CONSIGNE 1:
Renvoyez à l'identique toutes les lignes des entrées regroupées sous « Données enregistrées », sans inclure les images.

===

Par François Orget et Hannah Paris

L'irruption d'une nouvelle organisation armée dans les montagnes du Guerrero et de la Huasteca crée une nouvelle situation politique et militaire. Le mystère qui planait depuis fin juin sur les origines et la nature de l' Armée populaire révolutionnaire (EPR) a commencé à s'éclaircir.

Lorsqu'elle apparut pour la première fois à Aguas Blancas, dans le Guerrero, profitant de la cérémonie du souvenir organisée en mémoire des paysans massacrés un an plus tôt par la police, l'EPR s'est heurtée au scepticisme des commentateurs et des journalistes. Chez les zapatistes et dans les mouvements qui gravitent autour d'eux, le discours était unanime : « Ils doivent faire leurs preuves. » Preuve qu'ils existent bel et bien, preuve de leur implantation dans la population, preuve qu'ils ne sont pas des provocateurs manipulés par le pouvoir. Depuis la fin juin, l'EPR a multiplié les actions de « propagande armée révolutionnaire », levant ainsi les doutes sur le premier point. Il ne s'agit pas seulement d'une « pantomine » organisée par un petit groupe, mais il y a bien une organisation, présente dans au moins deux régions du Mexique, s'étendant sur une demi-douzaine d'Etats (1).

Selon la structure classique des organisations politico-militaires d'Amérique centrale et latine, l'EPR est la branche armée du Parti démocratique populaire révolutionnaire (PDPR), né le 18 mai dernier de la fusion de plusieurs groupes (2). Ce parti, dirigé par un comité central, exerce son autorité à la fois sur les militants et sur les miliciens armés. L'EPR est organisée en commandos de quatre combattants chacun, en pelotons de trois commandos, en détachements, en brigades et bataillons, selon les commandants José Arturo et Francisco, lors d'un entretien accordé début août à un groupe de journalistes de Mexico, « quelque part au coeur de la Sierra Madre orientale ».

Soigneusement mise en scène après plusieurs journées de contacts secrets et de marche, l'entrevue a eu lieu dans la Huasteca, alors que les principales actions militaires de l'EPR se sont produites dans les Etats du Guerrero et de Oaxaca, pour bien montrer que l'organisation était présente tant sur la côte Atlantique que sur la côte Pacifique. Seuls les journalistes de Proceso ont eu droit à un second entretien, dans une maison de sécurité à Mexico. Dans la Sierra Madre orientale, les journalistes ont été accueillis par une centaine d'insurgés, dont une cinquantaine d'hommes en armes. Mais les commandants n'ont pas révélé les effectifs de leurs troupes. Ils ont seulement indiqué que l'EPR était née de la fusion de quatorze groupes armés clandestins, dont le plus connu est le Procup-PDLP (3), issu de la guérilla « historique » menée au Guerrero par Lucio Cabañas dans les années 70 (4).

===

CONSIGNE 2:
Recopiez fidèlement le passage de l'article sur l'Armée populaire révolutionnaire en commençant par « Soigneusement mise en » et en allant jusqu'à « années 70 (4). ».

Données enregistrées:
===

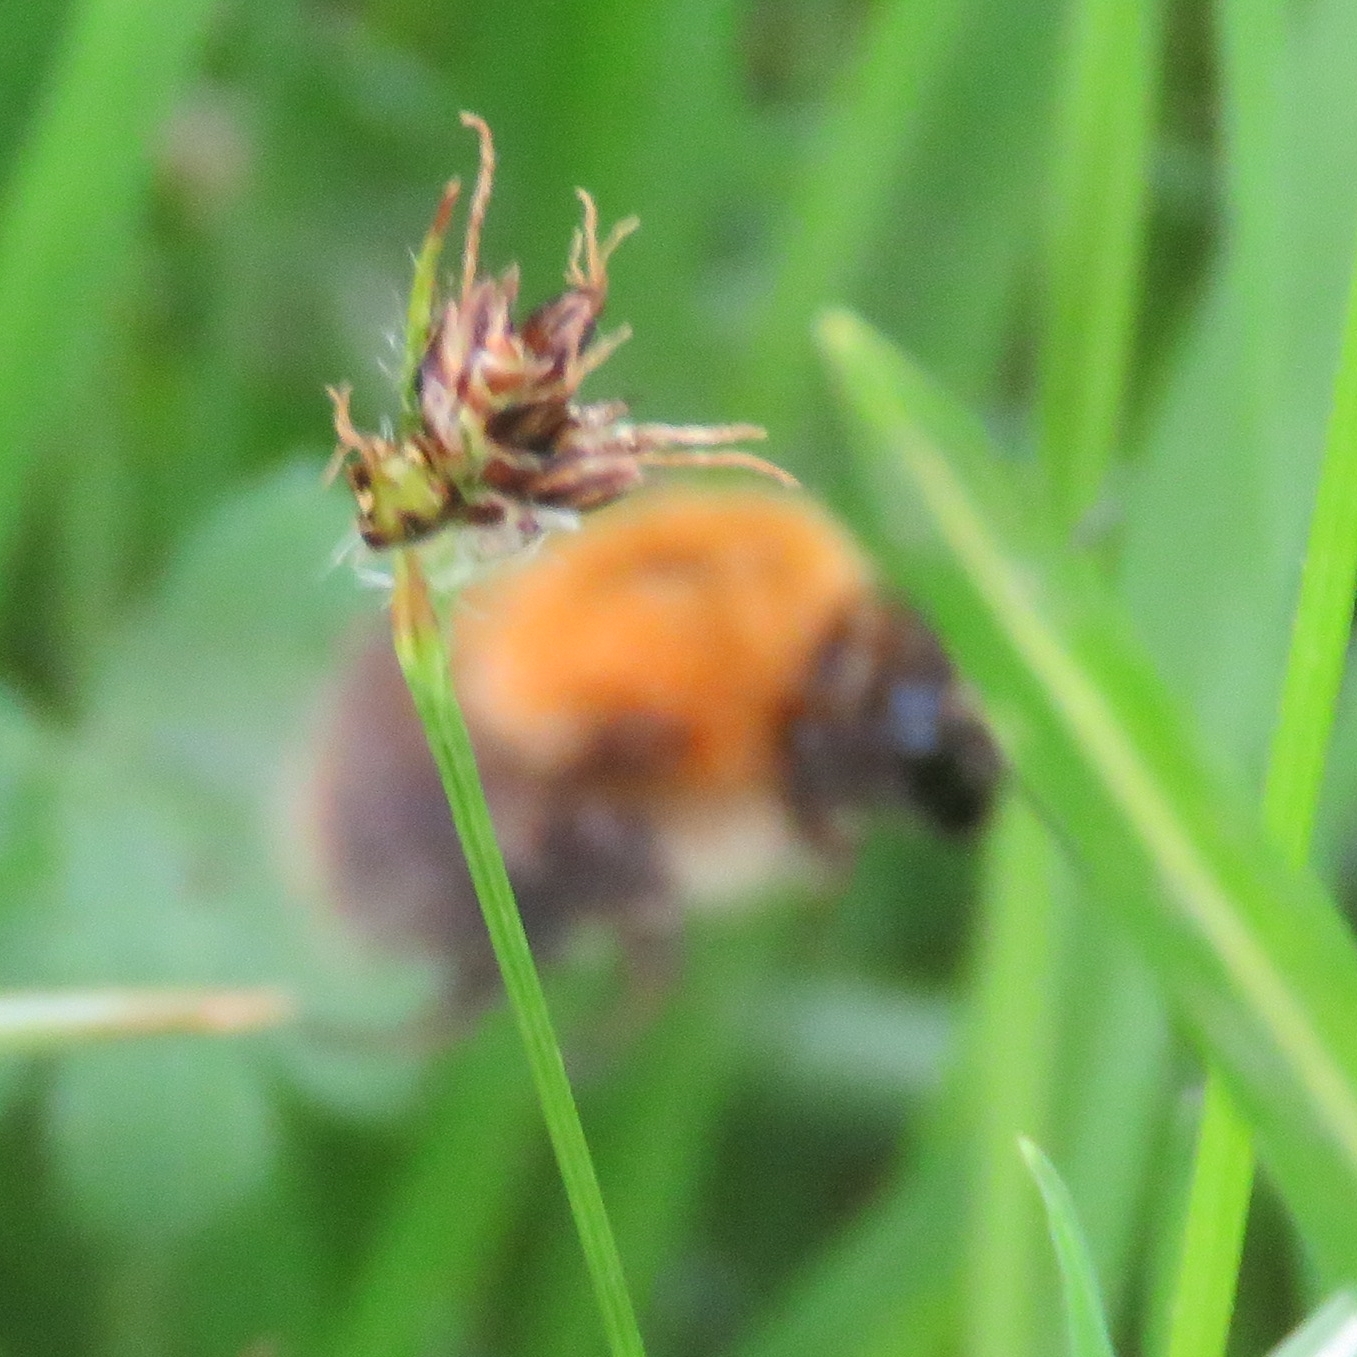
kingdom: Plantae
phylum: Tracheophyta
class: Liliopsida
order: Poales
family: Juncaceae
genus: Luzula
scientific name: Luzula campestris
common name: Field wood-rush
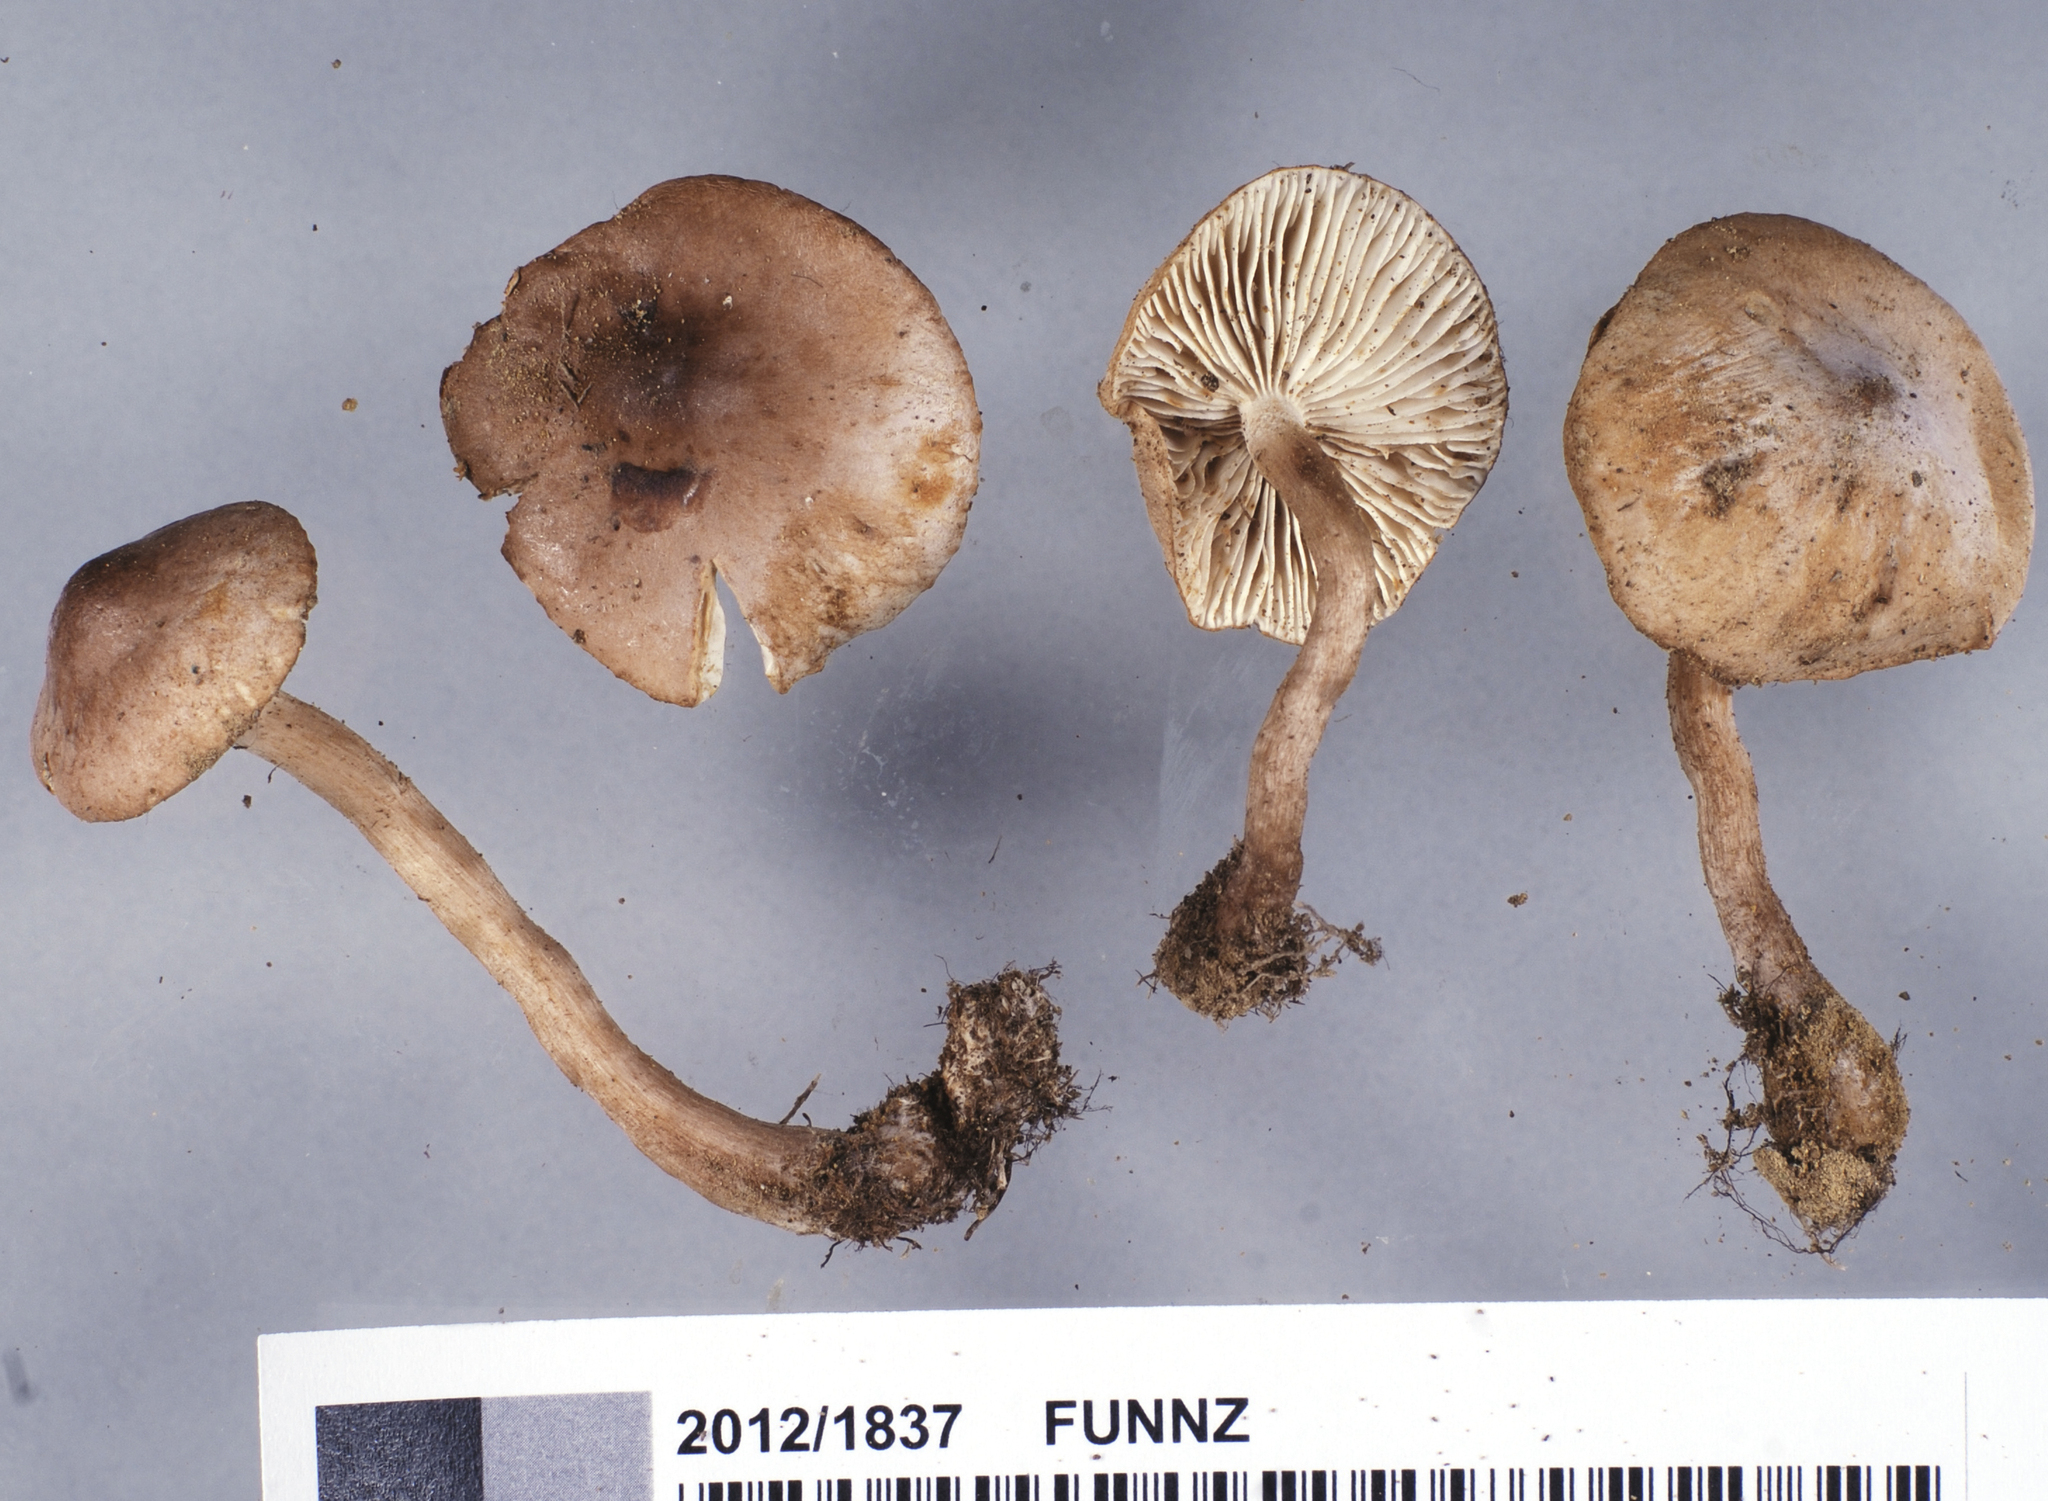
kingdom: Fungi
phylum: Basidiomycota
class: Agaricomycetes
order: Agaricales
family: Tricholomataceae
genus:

===

RÉPONSE ATTENDUE 1:
kingdom: Plantae
phylum: Tracheophyta
class: Liliopsida
order: Poales
family: Juncaceae
genus: Luzula
scientific name: Luzula campestris
common name: Field wood-rush
kingdom: Fungi
phylum: Basidiomycota
class: Agaricomycetes
order: Agaricales
family: Tricholomataceae
genus:

RÉPONSE ATTENDUE 2:
Soigneusement mise en scène après plusieurs journées de contacts secrets et de marche, l'entrevue a eu lieu dans la Huasteca, alors que les principales actions militaires de l'EPR se sont produites dans les Etats du Guerrero et de Oaxaca, pour bien montrer que l'organisation était présente tant sur la côte Atlantique que sur la côte Pacifique. Seuls les journalistes de Proceso ont eu droit à un second entretien, dans une maison de sécurité à Mexico. Dans la Sierra Madre orientale, les journalistes ont été accueillis par une centaine d'insurgés, dont une cinquantaine d'hommes en armes. Mais les commandants n'ont pas révélé les effectifs de leurs troupes. Ils ont seulement indiqué que l'EPR était née de la fusion de quatorze groupes armés clandestins, dont le plus connu est le Procup-PDLP (3), issu de la guérilla « historique » menée au Guerrero par Lucio Cabañas dans les années 70 (4).